### [Extracted text]
Re: IPv6 Anycast has been killed by LINUX patch in 2016 - who cares?

Toerless Eckert <tte@xxxxxxxxx> · Sat, 7 Aug 2021 17:17:16 +0200

Thanks, Mark, Jeff,

but let me rephrase my core question as its not answered, maybe
i wasn't asking it crisply enough or i didn't recognize the answer:

Do our RFCs say or imply anything about whether or not hosts can change
the IPv6 flow label field of a single flow during the lifetime
of a flow (MUST, SHOULD, MAY, ... MAY NOT, SHOULD NOT, MUST NOT)

Cheers
    Toerless

On Sat, Aug 07, 2021 at 01:29:44PM +1000, Mark Smith wrote:
> On Sat, 7 Aug 2021 at 11:49, Toerless Eckert <tte@xxxxxxxxx> wrote:
> >
> > [bitching]
> > I apologize for attempting to respond to the original post topic instead
> > of derailing the thread into my pet side topic without changing subject,
> > which seems to be expected behavior on ietf@xxxxxxxx.
> > [/bitching]
> >
> > Adding ipv6@xxxxxxxx as that seems to be the closest WG list for the topic.
> >
> > Brian reminded us that we have ample RFCs to elaborate on the fact that you can not
> > reasonably expect for connections to an anycast address to work when persistently
> > using the anycast address.
> >
> 
> Yes, even the first anycast RFC (RFC1546) recognised that.
> 
> > Christian pointed out how QUIC does the right thing. Great! Maybe we should
> > have a an anycast support hall of fame and shame for protocols: DOes or does it
> > not support single round-trip resolution of anycast to unicast address.

### [Supplied records]

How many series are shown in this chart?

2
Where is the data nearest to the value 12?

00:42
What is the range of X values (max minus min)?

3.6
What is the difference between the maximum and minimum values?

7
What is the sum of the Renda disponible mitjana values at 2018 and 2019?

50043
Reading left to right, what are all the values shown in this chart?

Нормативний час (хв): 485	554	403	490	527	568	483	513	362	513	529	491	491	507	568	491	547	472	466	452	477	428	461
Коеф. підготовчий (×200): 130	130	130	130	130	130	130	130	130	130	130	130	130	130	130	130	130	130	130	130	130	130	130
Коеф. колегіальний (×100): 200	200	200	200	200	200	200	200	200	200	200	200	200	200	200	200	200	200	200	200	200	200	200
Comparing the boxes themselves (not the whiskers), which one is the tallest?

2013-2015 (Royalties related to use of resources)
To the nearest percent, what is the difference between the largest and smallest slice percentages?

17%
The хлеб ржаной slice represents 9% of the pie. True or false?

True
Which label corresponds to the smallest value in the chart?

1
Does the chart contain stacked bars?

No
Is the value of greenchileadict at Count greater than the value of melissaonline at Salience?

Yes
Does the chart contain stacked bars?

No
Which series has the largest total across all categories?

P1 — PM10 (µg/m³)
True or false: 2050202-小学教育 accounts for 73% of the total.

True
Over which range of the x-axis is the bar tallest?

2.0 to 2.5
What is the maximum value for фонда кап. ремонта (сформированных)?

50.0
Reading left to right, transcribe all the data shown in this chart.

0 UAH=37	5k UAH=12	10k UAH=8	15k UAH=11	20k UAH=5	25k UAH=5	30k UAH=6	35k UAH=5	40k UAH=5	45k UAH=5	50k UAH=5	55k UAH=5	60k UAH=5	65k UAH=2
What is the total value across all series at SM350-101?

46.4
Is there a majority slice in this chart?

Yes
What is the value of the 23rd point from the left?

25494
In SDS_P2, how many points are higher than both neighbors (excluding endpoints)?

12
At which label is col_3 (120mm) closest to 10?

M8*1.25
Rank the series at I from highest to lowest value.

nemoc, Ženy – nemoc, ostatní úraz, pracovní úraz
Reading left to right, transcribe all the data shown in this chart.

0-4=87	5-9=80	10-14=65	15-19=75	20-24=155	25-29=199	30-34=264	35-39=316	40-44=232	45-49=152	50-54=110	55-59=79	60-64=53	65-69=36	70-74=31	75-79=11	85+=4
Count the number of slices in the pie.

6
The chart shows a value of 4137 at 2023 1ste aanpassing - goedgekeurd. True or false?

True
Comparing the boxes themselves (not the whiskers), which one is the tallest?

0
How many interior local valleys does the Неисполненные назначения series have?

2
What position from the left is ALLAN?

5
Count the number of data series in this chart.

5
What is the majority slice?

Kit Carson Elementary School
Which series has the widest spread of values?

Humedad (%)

### [Directions]
**A.** Please reproduce the part of the anycast thread that opens with the words containing "Re: IPv6 Anycast" and closes with "NOT, MUST NOT)".
**B.** Answer these questions about the anycast thread:
(i) Which RFC does Mark Smith call the first anycast RFC?
(ii) Which protocol did Christian point out as doing the right thing?
(iii) On what date did Toerless Eckert send the opening reply?
Answer from the anycast thread alone, without drawing on the items.

### [Responses in order]
**A.**
Re: IPv6 Anycast has been killed by LINUX patch in 2016 - who cares?

Toerless Eckert <tte@xxxxxxxxx> · Sat, 7 Aug 2021 17:17:16 +0200

Thanks, Mark, Jeff,

but let me rephrase my core question as its not answered, maybe
i wasn't asking it crisply enough or i didn't recognize the answer:

Do our RFCs say or imply anything about whether or not hosts can change
the IPv6 flow label field of a single flow during the lifetime
of a flow (MUST, SHOULD, MAY, ... MAY NOT, SHOULD NOT, MUST NOT)

**B.**
(i) RFC1546
(ii) QUIC
(iii) Saturday, 7 August 2021